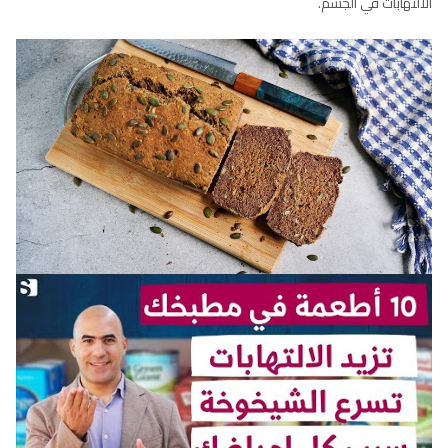
الألتهابات في الجسم.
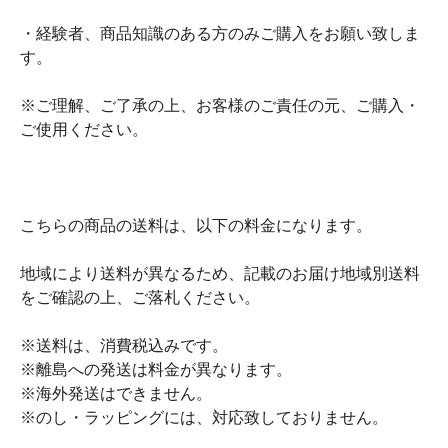
・経験者、商品知識のある方のみご購入をお願い致しま
す。
※ご理解、ご了承の上、お客様のご責任の元、ご購入・
ご使用ください。
こちらの商品の送料は、以下の料金になります。
地域により送料が異なるため、記載のお届け地域別送料
をご確認の上、ご落札ください。
※送料は、消費税込みです。
※離島への発送は料金が異なります。
※海外発送はできません。
※のし・ラッピングには、対応致しておりません。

- - - - -

## [WHAT IS NEEDED]
Copy the lines above verbatim, leaving out the pictures.

## [RESPONSE TO THE TASK]
الألتهابات في الجسم.
・経験者、商品知識のある方のみご購入をお願い致しま
す。
※ご理解、ご了承の上、お客様のご責任の元、ご購入・
ご使用ください。
こちらの商品の送料は、以下の料金になります。
地域により送料が異なるため、記載のお届け地域別送料
をご確認の上、ご落札ください。
※送料は、消費税込みです。
※離島への発送は料金が異なります。
※海外発送はできません。
※のし・ラッピングには、対応致しておりません。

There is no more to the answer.